We've got one final question that's come through on the website. Could you give some more detail on Sentenial's performance? How did direct debit and the open banking parts of the business perform compared to your expectations? And what needs to happen to drive volume growth for open banking?
If I kick off, I want to give some numbers in terms of the expectations of the business. The direct debit business we always expect to be flat. We're not seeking to grow that part of the business. We're putting all of our focus into the open banking side. The open banking side performed really well. Volume growth has increased 40% over the prior year but they actually accelerated in the second half of that. That's before we've really put new resources in. As you apply more resources, we'd expect to see faster growth and we'd expect to see faster conversion to revenue. What we've got is a very large contracted customer base that we need to convert to revenue generation.
The resources that we're seeking are mostly people that are to white glove experiences to help our customers actually use open banking and adopt open banking for more of their volumes. Our contracted opportunity is huge. We've got some very large customers and it's now about getting that consumer adoption over to the open banking product. It is pretty pleasing when you look at any industry survey, any payment survey and you could Google payments and you'll find open banking, an explosion of open banking articles. It is the opportunity for payments over the next five years and we're very excited about the opportunity.
Yeah. I'll just add to that, Rob. I mean, it's a really exciting space. I think when you look at the Sentenial Nuapay acquisitions, there's obviously two areas to that business. One is quite compelling in itself in that there's connections with a lot of the tier one banks, as I mentioned in my prepared comments. That side of the business is sort of very rich customer base, which we can maybe leverage for other areas of our business. Then when it comes to Nuapay and the open banking side of things, it's really gonna become the backbone of embedded finance experiences for many, many years to come. I think with Nuapay, they've already been well-recognized in the marketplace. They've won a lot of awards for their payment solutions.

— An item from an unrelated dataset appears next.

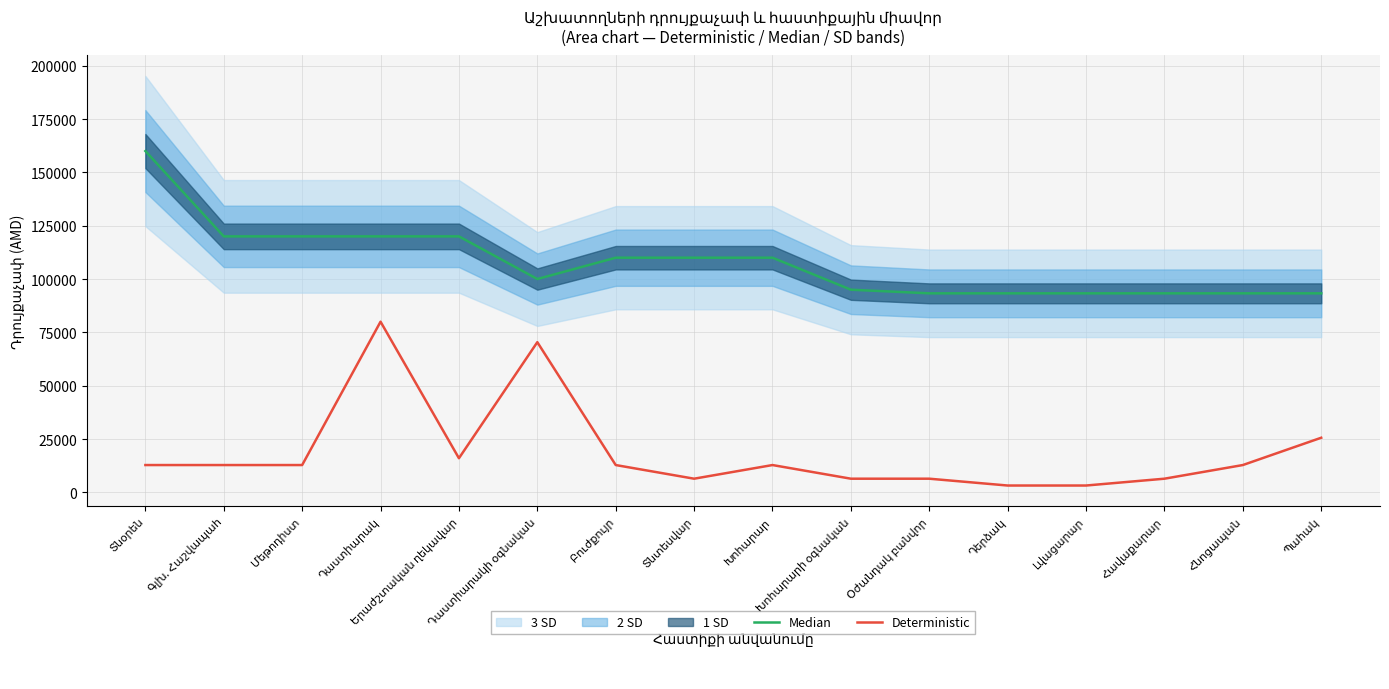

Where is the first local maximum for Deterministic?

Դաստիարակ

You know, I'm sitting down speaking with a number of folks in the ecosystem there in London just a week and a half or so ago. You know, the adoption is you know it's occurring. It's obviously you know a new payment form. We see a lot of opportunities there. Even if we look into what Mastercard and Visa are doing, you know, they've invested in this space. I think that's exciting, how that evolves and how that plays into other innovations in and around digital currencies and assets and so forth. It's definitely something we're you know pretty excited about and look forward to that being a growing area of our business.

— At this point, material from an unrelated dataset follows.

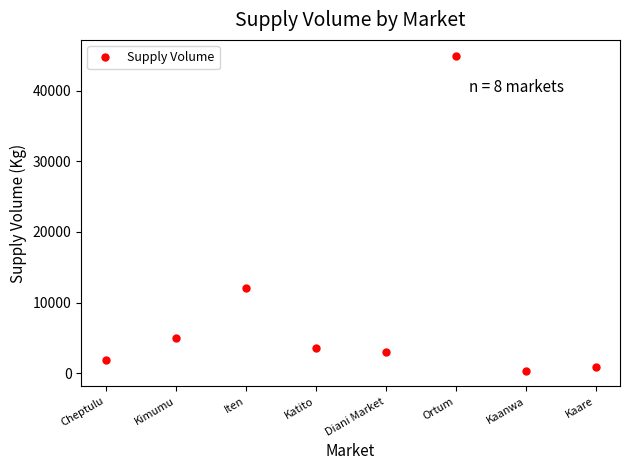

What is the label of the 5th point from the left?

Diani Market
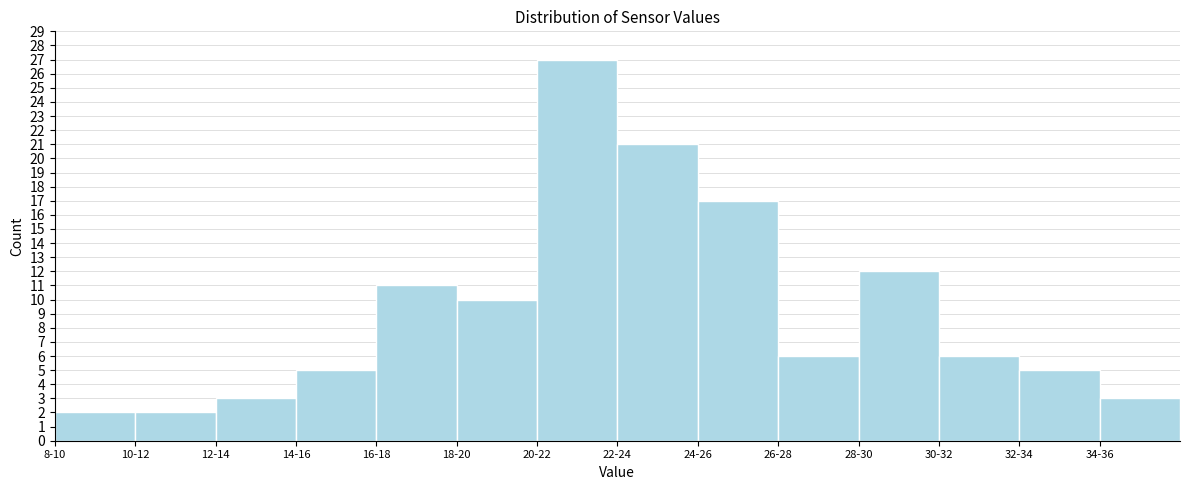

Reading right to left, list all the values displayed in this chart.

34-36=3	32-34=5	30-32=6	28-30=12	26-28=6	24-26=17	22-24=21	20-22=27	18-20=10	16-18=11	14-16=5	12-14=3	10-12=2	8-10=2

Thanks, Emma. Thanks to everybody that's asked a question. With that, I think that's all the questions we've had come through. Thank you very much. I'll just hand back to Emma for some final comments before we close the conference.

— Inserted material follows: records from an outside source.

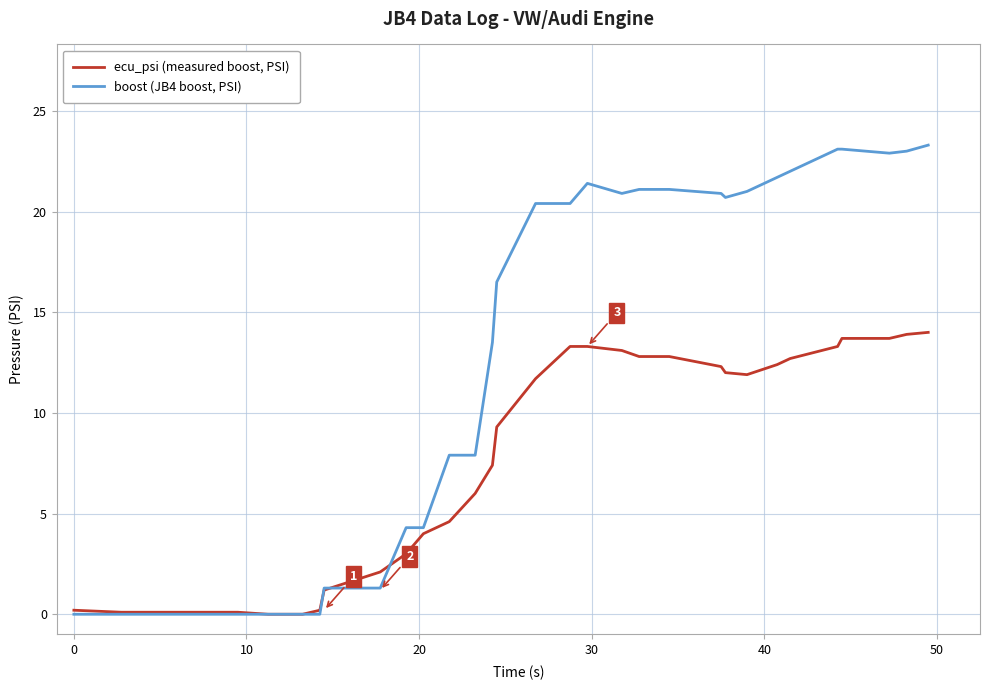

What is the greatest value displayed?

23.3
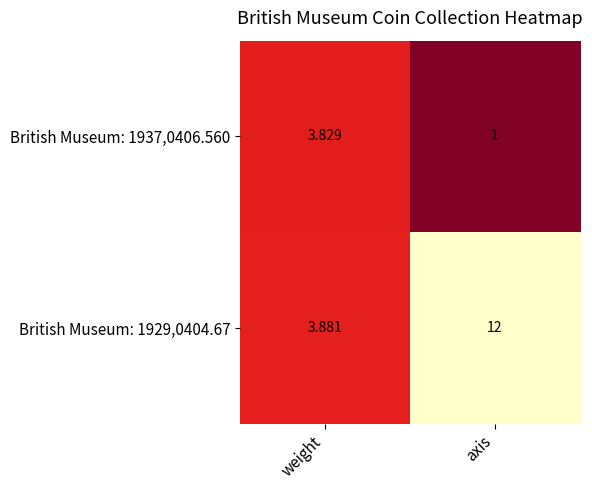

Rank the categories by British Museum: 1929,0404.67 value from highest to lowest.

axis, weight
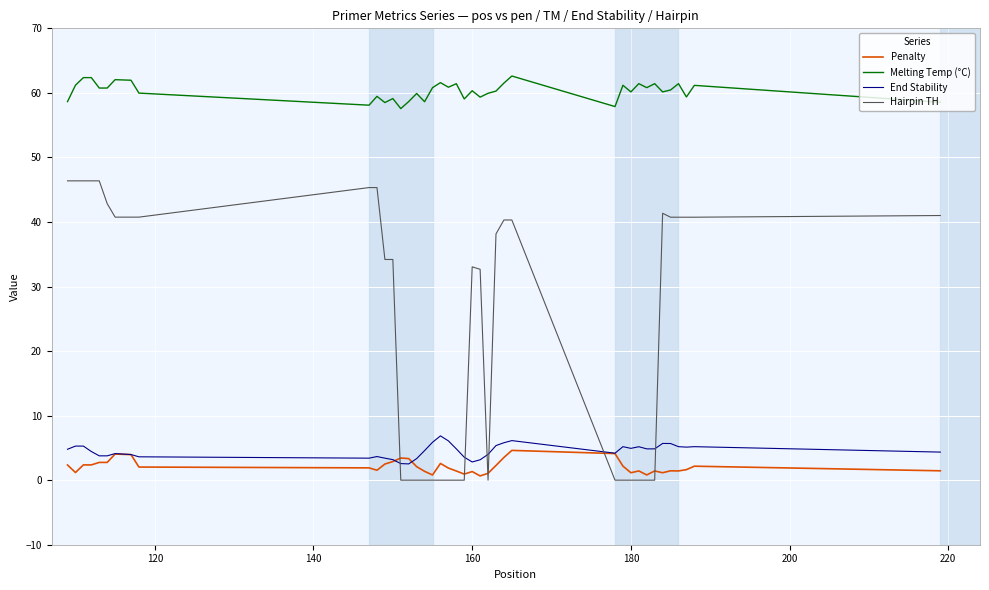

True or false: Hairpin TH and End Stability intersect in this chart.

True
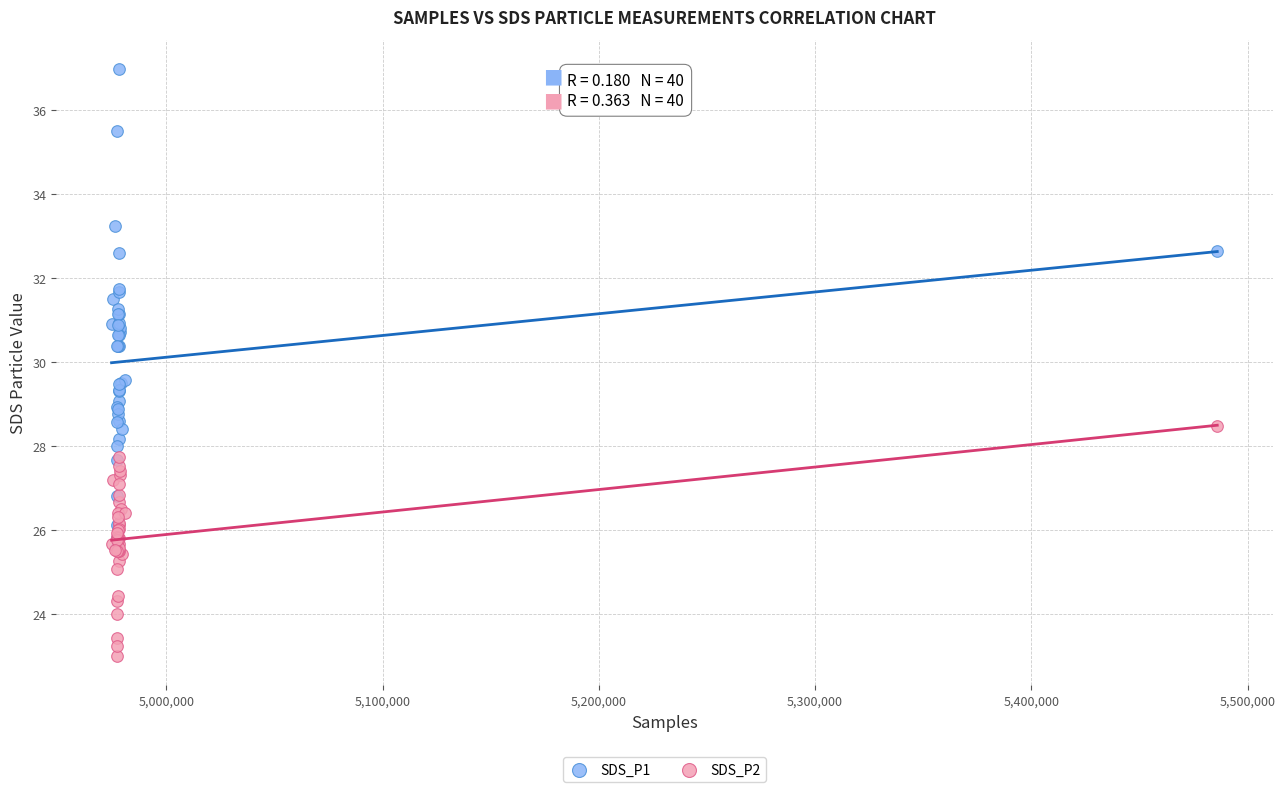

What are all the series names shown in the legend?

SDS_P1, SDS_P2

Yeah. Thanks very much, Ryan. I'll just reiterate, I'm extremely excited and pretty energized actually the opportunity to take EML into a next chapter of growth. Obviously, I'll just reinforce my comments. We wanna strengthen the base and it's a good base, so we can build from that. We can also look at firming the foundation for even further growth and scale in the future. I'm really looking forward to working with the global EML team. We've got some fantastic people. The board of directors are supportive of investing in the business for future growth. I'd say it's a good chapter for EML and I'm really excited.
I'm really looking forward to meeting more of you in the Australian community in the coming weeks and months and certainly having a presentation at our AGM in November so that you can understand better what our future plans are and how we're looking to execute. Thanks very much for your time today and all the questions and have a good day.
Thanks very much.
That does conclude our conference for today. Thank you for participating. You may now disconnect.